Thomas Watson was the sort of guy every business person dreams of emulating. He was a nobody at the turn of the 20th century, but found a mentor and learned the ins and outs of his markets, mastering them. In 1914, Watson was hired to lead a company called the Computing-Tabulating-Recording Company (CTR). He ran with CTR—renaming it International Business Machines in 1924—and by his retirement in 1956 he had grown revenues from $9 million in 1914 to $892 million.

But as journalist Edwin Black extensively chronicles, there was a problematic side to Watson. Watson and IBM built machines for Hitler that helped the Nazi state identify Jewish citizens and were ultimately used for the death camps during the war. Watson himself received a medal from Hitler in 1937 for IBM's services to the Reich. (He returned it under popular pressure in 1940.)

Now, some have pointed out that many Western companies did business with the Nazi regime in the 1930s, including Ford and GMC, and IBM also contributed significantly to the American war effort. The point here is not to condemn IBM, but to ask aloud whether morality has a role to play in the business world. Do business leaders have moral obligations? (To the public? To their customers? To their shareholders?) Morality is distinct from ethics; ethics is a mutually-derived code of conduct (sometimes reinforced by regulations); morality is an internal system of values and principles about (admittedly subjective) notions of right and wrong.

But while subjective, as the IBM example shows, business decisions can have consequences. Coca-Cola CEO J. Paul Austin famously threatened to move his headquarters from Atlanta in 1964 if the city refused to honor Martin Luther King, Jr. Still, some like Geoffrey Wheatcroft reject any notion of morality in business: "A hypodermic syringe can be used to inject cyanide or penicillin. It is not an independent moral agent."(2001) But Adam Smith himself considered morality central to free markets—his two other books were on morality. One of my economics professors asserted that while marginal analysis—the crux of all economic analysis—can sometimes justify things like child labor and slavery, that doesn't mean we should do them. Moral dilemmas are a real challenge for companies. Just ask Mark Zuckerberg, who is now facing a popular and potentially legal backlash in both the US and the EU over just what Cambridge Analytica did with Facebook data.

This brings us to another question: If morality is a concern for the business world, then what role do consultants have? There are reams of materials published on the consulting profession and ethics, but little on morality. What sort of moral obligations do consultants have when they work for dictators or authoritarian regimes? What about clients that deal in hazardous materials? (Think Union Carbide in Bhopal, India in 1984.) What about international arms manufacturers and dealers?
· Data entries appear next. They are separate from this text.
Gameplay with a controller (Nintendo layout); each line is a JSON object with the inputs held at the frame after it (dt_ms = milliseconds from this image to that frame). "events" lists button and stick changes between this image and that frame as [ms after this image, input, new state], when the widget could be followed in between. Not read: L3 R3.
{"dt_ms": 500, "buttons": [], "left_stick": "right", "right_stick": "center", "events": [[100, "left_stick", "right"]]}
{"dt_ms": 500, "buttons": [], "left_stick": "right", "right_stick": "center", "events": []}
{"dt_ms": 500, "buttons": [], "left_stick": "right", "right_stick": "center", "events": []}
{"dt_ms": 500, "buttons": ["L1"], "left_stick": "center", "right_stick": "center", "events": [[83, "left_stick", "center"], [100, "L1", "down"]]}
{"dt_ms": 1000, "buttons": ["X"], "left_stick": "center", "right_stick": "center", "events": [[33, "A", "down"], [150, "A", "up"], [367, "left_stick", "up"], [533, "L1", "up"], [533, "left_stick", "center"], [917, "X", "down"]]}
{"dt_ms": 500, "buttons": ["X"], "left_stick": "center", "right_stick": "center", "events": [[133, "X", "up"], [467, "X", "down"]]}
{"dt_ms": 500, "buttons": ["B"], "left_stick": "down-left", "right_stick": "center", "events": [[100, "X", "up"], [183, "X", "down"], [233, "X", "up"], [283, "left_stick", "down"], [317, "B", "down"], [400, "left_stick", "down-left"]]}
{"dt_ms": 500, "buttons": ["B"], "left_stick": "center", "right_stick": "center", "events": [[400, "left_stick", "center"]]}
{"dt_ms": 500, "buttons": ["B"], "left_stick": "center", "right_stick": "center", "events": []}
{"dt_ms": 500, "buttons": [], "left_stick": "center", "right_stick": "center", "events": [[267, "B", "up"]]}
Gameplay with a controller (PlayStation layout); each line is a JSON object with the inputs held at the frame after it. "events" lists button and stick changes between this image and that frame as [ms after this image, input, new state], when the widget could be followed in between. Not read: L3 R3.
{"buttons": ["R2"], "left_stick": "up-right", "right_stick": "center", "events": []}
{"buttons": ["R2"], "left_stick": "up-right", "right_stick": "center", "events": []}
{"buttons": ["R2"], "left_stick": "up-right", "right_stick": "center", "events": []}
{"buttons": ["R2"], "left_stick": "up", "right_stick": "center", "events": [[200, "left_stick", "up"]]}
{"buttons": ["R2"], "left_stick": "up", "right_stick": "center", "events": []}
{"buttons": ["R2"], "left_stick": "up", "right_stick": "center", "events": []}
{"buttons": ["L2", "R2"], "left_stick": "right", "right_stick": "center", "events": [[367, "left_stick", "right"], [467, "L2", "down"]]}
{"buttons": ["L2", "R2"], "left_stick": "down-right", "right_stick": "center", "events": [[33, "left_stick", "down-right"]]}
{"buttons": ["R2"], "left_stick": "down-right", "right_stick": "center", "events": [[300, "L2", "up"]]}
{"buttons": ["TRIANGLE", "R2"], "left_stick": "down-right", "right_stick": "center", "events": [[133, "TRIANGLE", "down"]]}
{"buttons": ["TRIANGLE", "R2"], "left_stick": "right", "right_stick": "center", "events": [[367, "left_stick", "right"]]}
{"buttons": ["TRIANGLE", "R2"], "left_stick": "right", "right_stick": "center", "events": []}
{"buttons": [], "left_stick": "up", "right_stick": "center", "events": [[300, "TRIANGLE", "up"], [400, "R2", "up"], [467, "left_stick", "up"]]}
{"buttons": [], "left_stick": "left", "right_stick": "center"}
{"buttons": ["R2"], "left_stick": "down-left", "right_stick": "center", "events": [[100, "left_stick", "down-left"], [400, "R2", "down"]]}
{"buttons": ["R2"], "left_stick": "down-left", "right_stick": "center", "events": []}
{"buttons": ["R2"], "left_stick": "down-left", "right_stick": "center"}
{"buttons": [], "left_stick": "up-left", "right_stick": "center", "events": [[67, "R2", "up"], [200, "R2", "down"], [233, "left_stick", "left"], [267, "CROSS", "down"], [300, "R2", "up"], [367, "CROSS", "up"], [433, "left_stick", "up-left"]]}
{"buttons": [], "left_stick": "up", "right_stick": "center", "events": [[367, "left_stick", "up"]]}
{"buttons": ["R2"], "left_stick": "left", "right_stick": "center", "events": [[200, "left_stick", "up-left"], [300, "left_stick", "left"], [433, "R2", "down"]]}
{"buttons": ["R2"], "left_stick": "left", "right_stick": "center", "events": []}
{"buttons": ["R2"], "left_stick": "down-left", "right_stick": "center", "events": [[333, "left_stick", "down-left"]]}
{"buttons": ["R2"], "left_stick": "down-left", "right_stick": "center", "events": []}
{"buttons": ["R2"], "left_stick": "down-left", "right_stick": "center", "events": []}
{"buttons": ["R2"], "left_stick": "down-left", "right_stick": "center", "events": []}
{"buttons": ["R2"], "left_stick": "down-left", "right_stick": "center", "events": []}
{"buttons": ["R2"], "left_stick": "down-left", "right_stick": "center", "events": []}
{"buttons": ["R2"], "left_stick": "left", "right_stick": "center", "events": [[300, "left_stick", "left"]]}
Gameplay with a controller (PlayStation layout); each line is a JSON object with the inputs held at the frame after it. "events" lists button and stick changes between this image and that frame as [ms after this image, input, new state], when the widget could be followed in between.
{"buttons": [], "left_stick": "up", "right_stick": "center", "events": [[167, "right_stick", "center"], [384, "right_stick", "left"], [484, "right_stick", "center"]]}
But those are just extreme examples. What about when a large corporate client just won't take the steps necessary to address their problems? Most consultants I've spoken with claim they would walk away in that case, but the evidence suggests that at least some are still happy to continue taking money from these clients despite their refusal to change. There is the reality that some corporations have years, sometimes decades-long relationships with leading consulting firms—but still fail.

None of this is black and white. Morality never is. Business engagement played a role in encouraging reform-minded elements in some Eastern European dictatorships to dump the communist regimes in 1989, for instance. And I've met consultants who are very passionate about what they do, every bit as committed to changing the world as any NGO activist. But how much, if at all, does morality impact the decisions consultants make? They are uniquely placed to influence the business world. How often do they raise not just legal and ethical questions with clients—the stuff that can get them sued or arrested—but moral issues?

One of the themes to arise from the wreckage of 2009 is the notion of customer-centricity. At its simplest it's about listening to customers and giving them what they really want, the way they want, affordably. Consultants have played an important role (along with customers themselves) in driving these themes, helping corporate clients better understand customer segments and customer life cycles, for instance. At some point, as consultants help their clients build trust with their customers, shouldn't moral considerations be on the checklist?